I approached writing as I do everything, with focus and determination, but, when I am writing, get stuck, and feel I have nothing to say, I don’t sit down at my computer and stare at a blank screen as other writers exhort. I get up and read, paint, or take the dogs for a walk.
I don’t blog even though it sounds like a good idea. I don’t journal although I have bought several with all good intentions. I had a five-year one where each day was given three lines. After six months, I had made one entry. I gave it to a friend who wanted to write.
I have taken memoir writing courses. I am in writing groups and workshop my pieces diligently. Sometimes this is not all that helpful. During one critique a fellow student suggested I show less and tell more. Had she not been listening? I have read as much as I could stomach of Bird by Bird, and devoured books on memoir writing by Mary Karr, Stephen King, Abigail Thomas, and Ann Patchett. I no longer use adverbs in dialogue and have learned to incorporate “carnal details” to make my scenes come alive. I have improved my craft. I am a better storyteller than when I started, but I am not a writer. I don’t do writerly things. I don’t force myself to keep going on. I rarely feel blocked because I just stop trying until I am ready to sit down at the computer again.
I don’t write essays, or letters to the editor or look for ways to make money through writing. For me, I need a book under my belt to give me credibility so that I can do what I really want which is to give talks on the problem of global slavery, a field I have been working in for the last 4 years.
Although my friends and family badgered me to write, I resisted.
I told them, “I am too much of an extrovert. The idea of sitting alone day after day holds no appeal.”
I have written articles and a dissertation that have been published. It was enough, until I got sick.
While working in Haiti, doing trainings on trauma informed care, I contracted ciguatera, food poisoning that attacks the nervous system. Chronic fatigue is one of the side effects and once I had recovered enough I began to write. I had energy for nothing else.

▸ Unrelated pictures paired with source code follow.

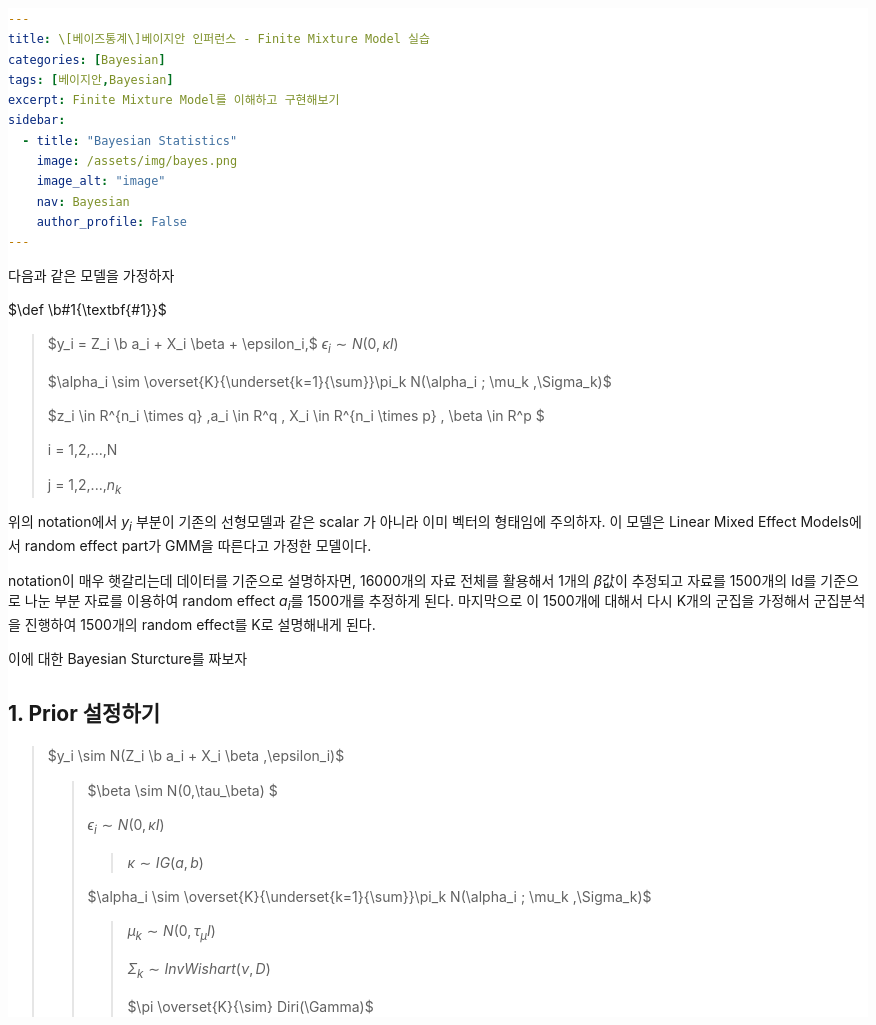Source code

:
 ```yaml
---
title: \[베이즈통계\]베이지안 인퍼런스 - Finite Mixture Model 실습
categories: [Bayesian]
tags: [베이지안,Bayesian]
excerpt: Finite Mixture Model를 이해하고 구현해보기
sidebar:
  - title: "Bayesian Statistics"
    image: /assets/img/bayes.png
    image_alt: "image"
    nav: Bayesian
    author_profile: False
---
```


다음과 같은 모델을 가정하자

$\def \b#1{\textbf{#1}}$

> $y_i = Z_i \b a_i + X_i \beta  + \epsilon_i,$  $\epsilon_i \sim N(0,\kappa I)$
>
> $\alpha_i \sim \overset{K}{\underset{k=1}{\sum}}\pi_k N(\alpha_i ; \mu_k ,\Sigma_k)$
>
> $z_i \in R^{n_i \times q} ,a_i \in R^q , X_i \in R^{n_i \times p} , \beta \in R^p $
>
> i = 1,2,...,N
>
> j = 1,2,...,$n_k$

위의 notation에서 $y_i$ 부분이 기존의 선형모델과 같은 scalar 가 아니라 이미 벡터의 형태임에 주의하자. 이 모델은 Linear Mixed Effect Models에서 random effect part가 GMM을 따른다고 가정한 모델이다.  

notation이 매우 햇갈리는데 데이터를 기준으로 설명하자면, 16000개의 자료 전체를 활용해서 1개의 $\beta$값이 추정되고 자료를 1500개의 Id를 기준으로 나눈 부분 자료를 이용하여 random effect $a_i$를 1500개를 추정하게 된다. 마지막으로 이 1500개에 대해서 다시 K개의 군집을 가정해서 군집분석을 진행하여 1500개의 random effect를 K로 설명해내게 된다. 



이에 대한 Bayesian Sturcture를 짜보자   

## 1. Prior 설정하기

> $y_i \sim N(Z_i \b a_i + X_i \beta ,\epsilon_i)$ 
>
> > $\beta \sim N(0,\tau_\beta) $
> >
> > $\epsilon_i \sim N(0,\kappa I)$
> >
> > > $\kappa \sim IG(a,b)$
> >
> > $\alpha_i \sim \overset{K}{\underset{k=1}{\sum}}\pi_k N(\alpha_i ; \mu_k ,\Sigma_k)$
> >
> > > $\mu_k \sim N(0,\tau_\mu I)$
> > >
> > > $\Sigma_k \sim InvWishart(\nu,D)$
> > >
> > > $\pi \overset{K}{\sim} Diri(\Gamma)$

As I wrote, I tried to become better. I sought out writing classes where there was a strong critical component and was frustrated and impatient with ones where everyone liked everything. I wrote and rewrote daily. But, when I wasn’t writing I didn’t really miss it until I got a new idea.

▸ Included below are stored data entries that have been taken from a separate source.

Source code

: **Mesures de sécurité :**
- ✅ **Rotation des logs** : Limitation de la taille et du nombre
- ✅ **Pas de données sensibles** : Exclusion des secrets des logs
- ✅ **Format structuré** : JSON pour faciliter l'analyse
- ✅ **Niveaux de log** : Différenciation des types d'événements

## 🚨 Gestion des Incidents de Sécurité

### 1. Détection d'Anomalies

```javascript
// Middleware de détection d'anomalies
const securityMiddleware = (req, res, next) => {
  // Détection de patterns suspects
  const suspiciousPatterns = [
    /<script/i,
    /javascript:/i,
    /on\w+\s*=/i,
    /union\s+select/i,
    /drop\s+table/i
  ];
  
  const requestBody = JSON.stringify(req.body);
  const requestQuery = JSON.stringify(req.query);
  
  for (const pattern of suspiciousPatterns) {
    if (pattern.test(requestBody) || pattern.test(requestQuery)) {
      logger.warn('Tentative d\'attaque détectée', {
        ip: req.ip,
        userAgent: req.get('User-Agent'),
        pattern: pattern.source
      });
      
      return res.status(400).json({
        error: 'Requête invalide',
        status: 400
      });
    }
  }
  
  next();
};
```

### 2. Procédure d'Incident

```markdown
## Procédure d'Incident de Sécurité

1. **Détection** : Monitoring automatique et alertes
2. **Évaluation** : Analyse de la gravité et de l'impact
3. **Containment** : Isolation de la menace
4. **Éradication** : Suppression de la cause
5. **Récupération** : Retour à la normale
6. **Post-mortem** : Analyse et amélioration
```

This realization that I am not a writer has just struck me. In my current class our teacher often asks us, “What are you reading?”
Some people claim not to be reading anything because they are so busy writing. Because I am retired, I have lots of time to read. In a week, I will have read at least 2 books and listened to a third. I read memoirs by the dozen to see what it takes to write a good one. I think there are more people in my classes like me. Some admit that they need a class to get them writing. So, are they not really writers?

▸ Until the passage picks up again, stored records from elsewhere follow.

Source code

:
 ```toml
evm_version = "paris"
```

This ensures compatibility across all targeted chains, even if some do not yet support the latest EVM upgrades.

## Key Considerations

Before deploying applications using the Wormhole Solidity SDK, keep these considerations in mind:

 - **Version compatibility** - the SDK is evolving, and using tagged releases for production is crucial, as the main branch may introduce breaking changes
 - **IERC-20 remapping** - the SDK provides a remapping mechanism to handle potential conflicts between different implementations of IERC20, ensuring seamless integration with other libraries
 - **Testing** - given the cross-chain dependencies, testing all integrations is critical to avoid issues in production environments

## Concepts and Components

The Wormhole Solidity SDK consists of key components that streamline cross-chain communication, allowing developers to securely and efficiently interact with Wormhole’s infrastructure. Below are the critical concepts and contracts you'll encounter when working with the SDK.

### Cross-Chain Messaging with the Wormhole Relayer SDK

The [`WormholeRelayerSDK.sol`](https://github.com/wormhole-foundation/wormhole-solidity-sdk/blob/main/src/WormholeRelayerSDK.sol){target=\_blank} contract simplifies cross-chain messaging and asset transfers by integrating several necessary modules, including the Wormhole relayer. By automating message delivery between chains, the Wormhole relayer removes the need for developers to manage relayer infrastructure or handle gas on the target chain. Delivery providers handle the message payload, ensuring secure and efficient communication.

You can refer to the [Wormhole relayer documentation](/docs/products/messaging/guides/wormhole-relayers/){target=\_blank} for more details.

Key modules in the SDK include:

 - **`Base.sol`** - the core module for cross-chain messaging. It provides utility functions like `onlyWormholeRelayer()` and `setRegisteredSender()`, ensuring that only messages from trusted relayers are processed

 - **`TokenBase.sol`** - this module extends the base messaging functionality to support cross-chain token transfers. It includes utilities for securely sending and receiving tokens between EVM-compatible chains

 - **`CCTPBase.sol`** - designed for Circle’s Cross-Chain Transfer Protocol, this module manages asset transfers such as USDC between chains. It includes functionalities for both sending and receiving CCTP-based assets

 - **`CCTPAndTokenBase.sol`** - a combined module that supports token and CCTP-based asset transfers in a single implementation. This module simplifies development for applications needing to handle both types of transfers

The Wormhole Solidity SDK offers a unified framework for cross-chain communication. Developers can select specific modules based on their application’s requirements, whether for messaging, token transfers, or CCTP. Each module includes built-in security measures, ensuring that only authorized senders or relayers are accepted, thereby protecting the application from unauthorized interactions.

Writing is hard work. Sometimes it is fun and sometimes disheartening. When I started Speak Memory by Vladimir Nabokov I thought to myself why am I even trying? I could never possibly come close to writing so poetically. My words compared to his are pedestrian and banal. I soon got over that because the writing was so lyrical that I got bored and had trouble finishing the book.
On the other hand, it is nice to tell people that you are writing something. Of course, you always skip over the not writing part, the creating the book proposal, building a platform, finding an agent most of the ones available being in their 20’s and not interested in a book about retiring.
So (after spending the last 18 months creating my oeuvre) it has become clear to me, that really, I am not a writer. Still, once I get recharged enough, I will sit down and try again. Right now, I think I will go for a walk.
Sheila Siegel is a clinical psychologist. When not traveling the world as a volunteer for Free the Slaves, she is working at a drop-in center for homeless youth located near her home in Venice, California where she lives with her husband and their two dogs. The rest of the time she spends looking for an agent for her memoir, The Badass Grandma’s Guide to Tackling Retirement and Global Slavery. She uses her down time to write.